|You might favor this bill if:
► You believe that America should make Daylight Savings Time permanent across the country. Several studies confirm that Daylight Savings Time can help reduce car accidents, seasonal depression, childhood obesity and benefit the U.S. economy.
|You might oppose this bill if:
► You believe that the current Daylight Savings Time observed should be kept in place. We should continue to have eight months of Daylight Savings time and four months of Standard Time.
The Sunshine Protection Act would make Daylight Saving Time (DST) permanent across the country.
The legislation, if enacted, would apply to those states who currently participate in DST, which most states observe for eight months out of the year. Standard Time, from November to March, is only observed for four months out of the year. Daylight Saving Time began Sunday, March 10, and lasts until Sunday, November 3.
DST was originally enacted in the U.S. following Germany’s 1916 effort to conserve fuel during World War I and its period of observance has since been lengthened. In 2005, Congress extended DST to begin the second Sunday in March and end the first Sunday in November. As a result, the U.S. now enjoys 8 months of DST, and only four months of standard time (November-March).
The bill would simply negate the need for Americans to change their clocks twice a year. Many studies have shown that making DST permanent could benefit the economy and the country.
“Studies have shown many benefits of a year-round Daylight Saving Time, which is why Florida’s legislature overwhelmingly voted to make it permanent last year,” Sen. Marco Rubio (R-FL) said. “Reflecting the will of the State of Florida, I’m proud to reintroduce this bill to also make Daylight Saving Time permanent nationally.”
The legislation does not alter or change time zones, change the amount of hors of sunlight, nor does it mandate those states who do not currently observe DST to do so (American Samoa, most of Arizona, Guam, Hawaii, Northern Mariana Islands, Puerto Rico and the Virgin Islands).
According to Sen.

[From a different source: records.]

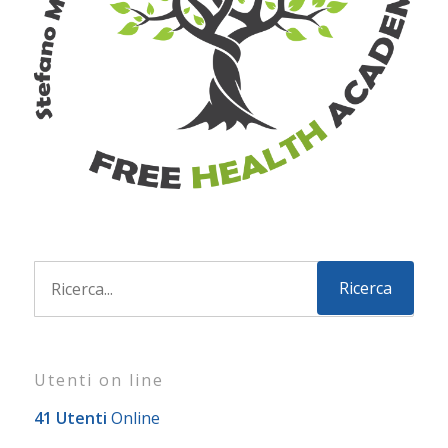
Utenti on line
41 Utenti
Online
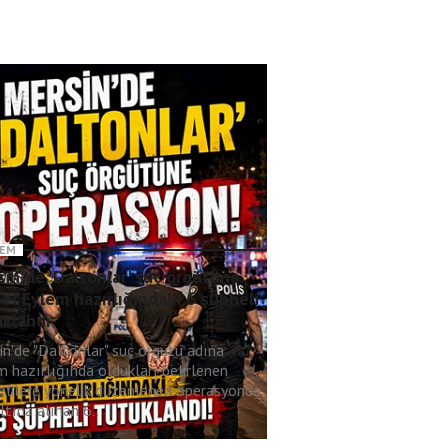
EM
in'de 'Daltonlar' suç örgütüne
e! Eylem hazırlığındaki 6 şüpheli
uklandı
in'de "Daltonlar" suç örgütü adına
m hazırlığında oldukları belirlenen
elilere yönelik düzenlenen operasyonda
tına alınan 6..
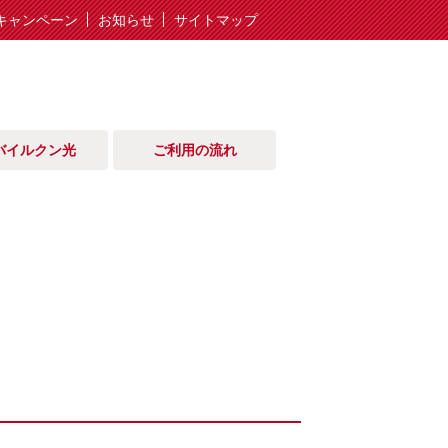
キャンペーン
お知らせ
サイトマップ
バイルクン光
ご利用の流れ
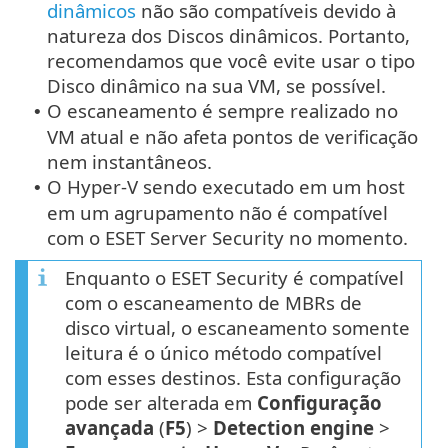
dinâmicos
não são compatíveis devido à
natureza dos Discos dinâmicos. Portanto,
recomendamos que você evite usar o tipo
Disco dinâmico na sua VM, se possível.
O escaneamento é sempre realizado no
•
VM atual e não afeta pontos de verificação
nem instantâneos.
O Hyper-V sendo executado em um host
•
em um agrupamento não é compatível
com o ESET Server Security no momento.
Enquanto o ESET Security é compatível
com o escaneamento de MBRs de
disco virtual, o escaneamento somente
leitura é o único método compatível
com esses destinos. Esta configuração
pode ser alterada em
Configuração
avançada
(
F5
) >
Detection engine
>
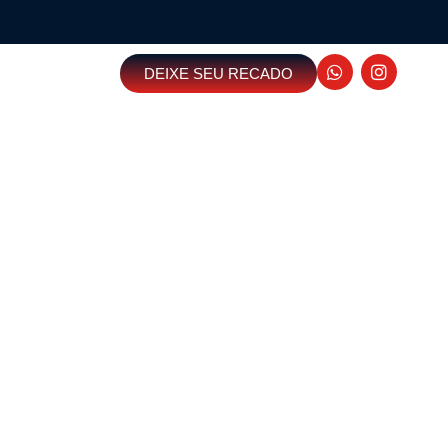
DEIXE SEU RECADO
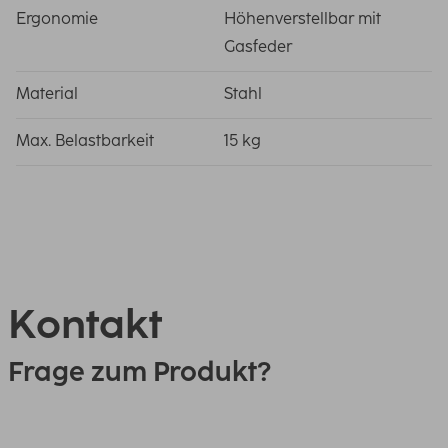
Ergonomie
Höhenverstellbar mit
Gasfeder
Material
Stahl
Max. Belastbarkeit
15 kg
Kontakt
Frage zum Produkt?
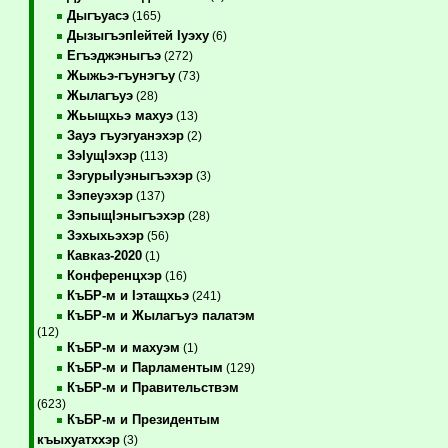
Дыгъуасэ
(165)
ДызыгъэпIейтей Iуэху
(6)
Егъэджэныгъэ
(272)
Жыжьэ-гъунэгъу
(73)
Жылагъуэ
(28)
Жьыщхьэ махуэ
(13)
Зауэ гъуэгуанэхэр
(2)
ЗэIущIэхэр
(113)
ЗэгурыIуэныгъэхэр
(3)
Зэпеуэхэр
(137)
ЗэпыщIэныгъэхэр
(28)
Зэхыхьэхэр
(56)
Кавказ-2020
(1)
Конференцхэр
(16)
КъБР-м и Iэтащхьэ
(241)
КъБР-м и Жылагъуэ палатэм
(12)
КъБР-м и махуэм
(1)
КъБР-м и Парламентым
(129)
КъБР-м и Правительствэм
(623)
КъБР-м и Президентым
къыхуатххэр
(3)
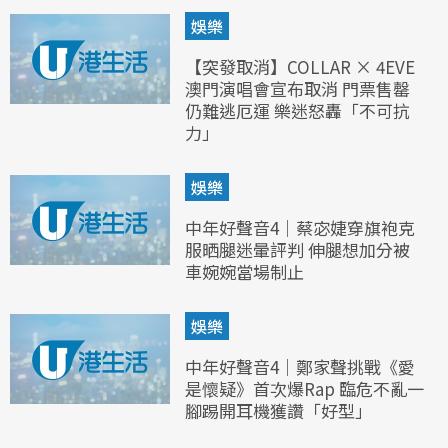
娛樂
【突發取消】COLLAR × 4EVE
澳門演唱會宣布取消 門票售罄
仍難逃厄運 樂迷怒轟「不可抗
力」
娛樂
中年好聲音4｜蔡宓婕穿旗袍克
服晒腿迷暈評判 伸腿想加分被
車婉婉當場制止
娛樂
中年好聲音4｜鄭家聲挑戰《愛
是懷疑》首次爆Rap 臨危不亂一
腳踢開耳機獲讚「好型」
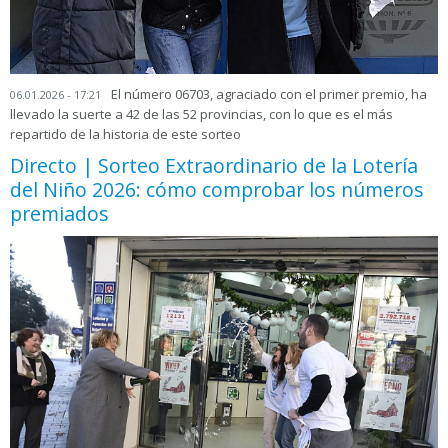
El número 06703, agraciado con el primer premio, ha
06.01.2026 - 17:21
llevado la suerte a 42 de las 52 provincias, con lo que es el más
repartido de la historia de este sorteo
Directo | Sorteo Extraordinario de la Lotería
del Niño 2026: cómo comprobar los números
premiados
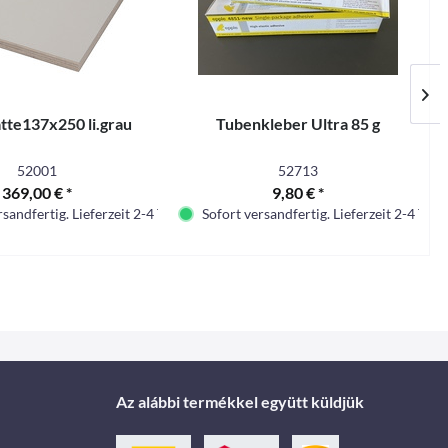
tte137x250 li.grau
Tubenkleber Ultra 85 g
52001
52713
369,00 € *
9,80 € *
sandfertig. Lieferzeit 2-4 Tage.
Sofort versandfertig. Lieferzeit 2-4 Tage.
Az alábbi termékkel együtt küldjük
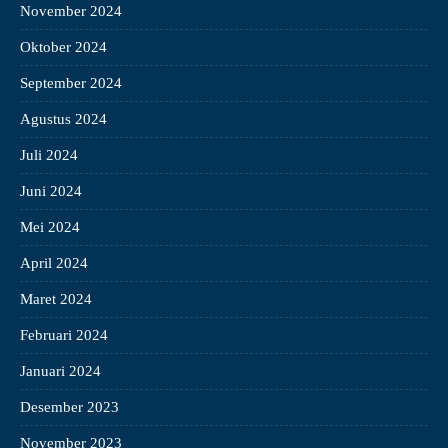
November 2024
Oktober 2024
September 2024
Agustus 2024
Juli 2024
Juni 2024
Mei 2024
April 2024
Maret 2024
Februari 2024
Januari 2024
Desember 2023
November 2023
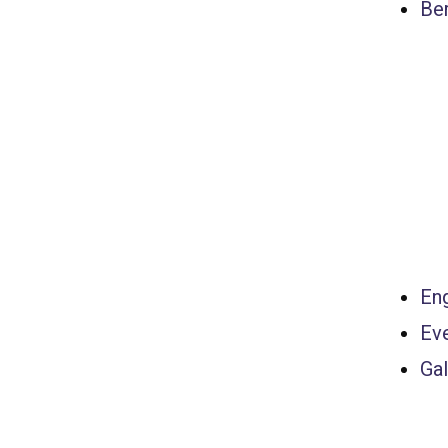
Ber
Eng
Ev
Gal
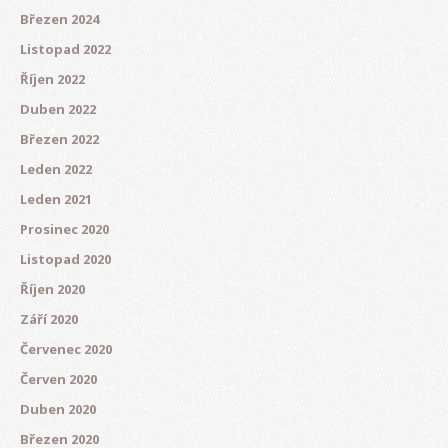
Březen 2024
Listopad 2022
Říjen 2022
Duben 2022
Březen 2022
Leden 2022
Leden 2021
Prosinec 2020
Listopad 2020
Říjen 2020
Září 2020
Červenec 2020
Červen 2020
Duben 2020
Březen 2020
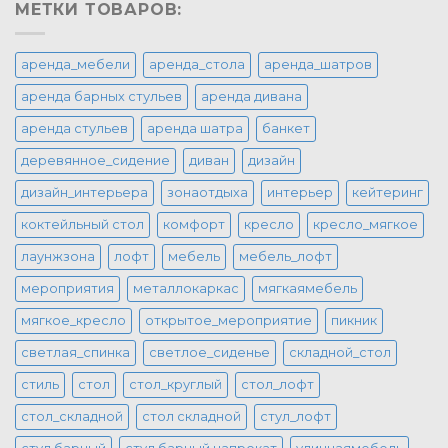
МЕТКИ ТОВАРОВ:
аренда_мебели
аренда_стола
аренда_шатров
аренда барных стульев
аренда дивана
аренда стульев
аренда шатра
банкет
деревянное_сидение
диван
дизайн
дизайн_интерьера
зонаотдыха
интерьер
кейтеринг
коктейльный стол
комфорт
кресло
кресло_мягкое
лаунжзона
лофт
мебель
мебель_лофт
мероприятия
металлокаркас
мягкаямебель
мягкое_кресло
открытое_мероприятие
пикник
светлая_спинка
светлое_сиденье
складной_стол
стиль
стол
стол_круглый
стол_лофт
стол_складной
стол складной
стул_лофт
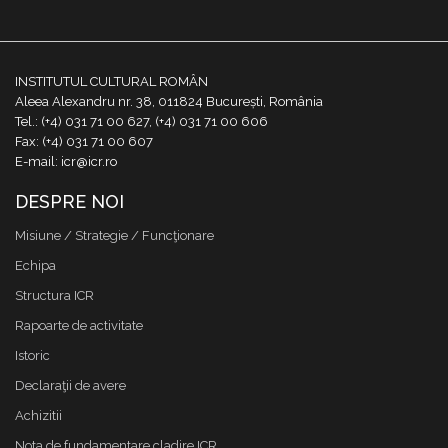
INSTITUTUL CULTURAL ROMÂN
Aleea Alexandru nr. 38, 011824 București, România
Tel.: (+4) 031 71 00 627, (+4) 031 71 00 606
Fax: (+4) 031 71 00 607
E-mail: icr@icr.ro
DESPRE NOI
Misiune / Strategie / Funcţionare
Echipa
Structura ICR
Rapoarte de activitate
Istoric
Declaraţii de avere
Achizitii
Nota de fundamentare cladire ICR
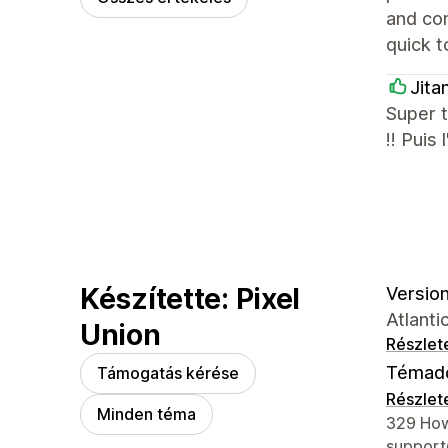
and con
quick t
Jita
Super t
!! Puis
Készítette: Pixel
Version
Atlant
Union
Részlet
Témad
Támogatás kérése
Részlet
Minden téma
Dizájner
329 How
support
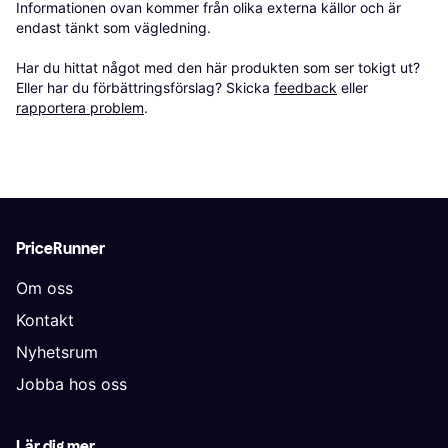
Informationen ovan kommer från olika externa källor och är 
endast tänkt som vägledning.

Har du hittat något med den här produkten som ser tokigt ut? 
Eller har du förbättringsförslag? Skicka 
feedback
 eller 
rapportera problem
.
PriceRunner
Om oss
Kontakt
Nyhetsrum
Jobba hos oss
Lär dig mer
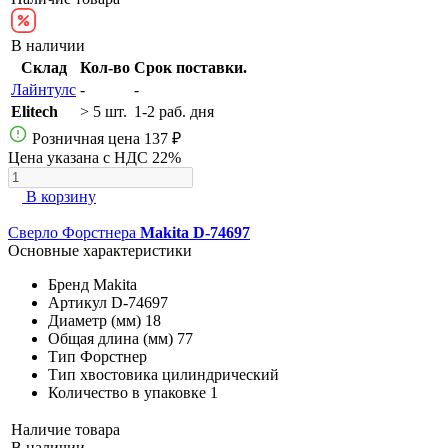
В наличии
Склад
Кол-во
Срок поставки.
Лайнтулс
-
-
Elitech
> 5 шт.
1-2 раб. дня
Розничная цена
137 ₽
Цена указана с НДС 22%
В корзину
Сверло Форстнера
Makita D-74697
Основные характеристики
Бренд
Makita
Артикул
D-74697
Диаметр (мм)
18
Общая длина (мм)
77
Тип
Форстнер
Тип хвостовика
цилиндрический
Количество в упаковке
1
Наличие товара
В наличии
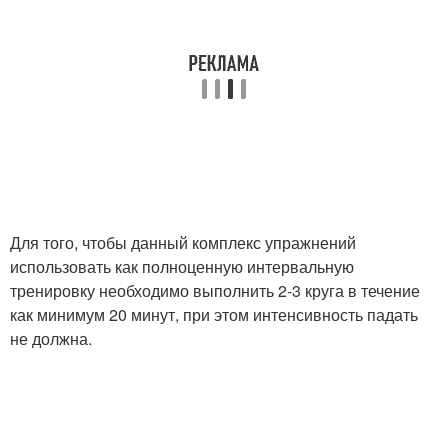
Для того, чтобы данный комплекс упражнений
использовать как полноценную интервальную
тренировку необходимо выполнить 2-3 круга в течение
как минимум 20 минут, при этом интенсивность падать
не должна.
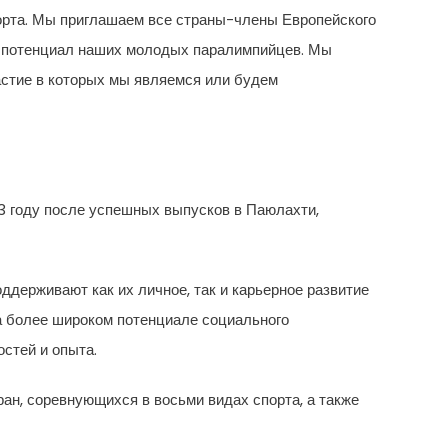
орта. Мы приглашаем все страны-члены Европейского
й потенциал наших молодых паралимпийцев. Мы
астие в которых мы являемся или будем
3 году после успешных выпусков в Паюлахти,
держивают как их личное, так и карьерное развитие
на более широком потенциале социального
стей и опыта.
ран, соревнующихся в восьми видах спорта, а также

Rubio's press release on the legislation, DST has the potential to help with the following:
- Reduce car crashes and car accidents involving pedestrians: better aligning daylight hours to drivers’ standard work hours’ increases visibility, according to the American Journal of Public Health and the Journal of Safety Research.
- Reduce risk for cardiac issues, stroke and seasonal depression.
- Reduce the number of robberies by 27 percent: according to a 2015 Brookings Institution study, this may happen because of additional daylight in the evenings.
- Benefit the economy: according to a study by JP Morgan Chase, there is a drop in economic activity of 2.2 percent – 4.9 percent when clocks move back.
- Reduce childhood obesity and increases physical fitness: according to studies published by the International Journal Behavioral Nutrition and Physical Activity and the Journal of Physical Activity and Health, children see an increase in physical activity during DST. The Journal of Environmental Psychology found that DST increased pedestrian activity by 62% and cyclists activity by 38% because of additional daylight.
- Benefits the agricultural economy: bi-annual changes in time upsets the synergy between farmers’ schedules and their supply chain partners.
- Reduce energy usage: a 2008 study by the U.S. Department of Energy found that during the 4 weeks of DST, there were savings of about 0.5 percent in electricity per day. Later studies have also shown that the energy savings are minimal but a small savings does occur.
President Trump has publicly supported the legislation through a Twitter post. "Making Daylight Saving Time permanent is O.K. with me!" wrote President Trump on Twitter.
Not everything has had a positive outlook on the bill. In Florida, where the state legislature passed their version of the bill, local parents have complained about their children having to walk through "darkness" while walking to school during winter time, which by then usually the clock had been turned back an hour. This could affect families who live within a couple of miles from their assigned school.
If enacted, the clock would not "fall-back" to regular hours in November, rather it would stay in DST for the duration of the whole year moving forward.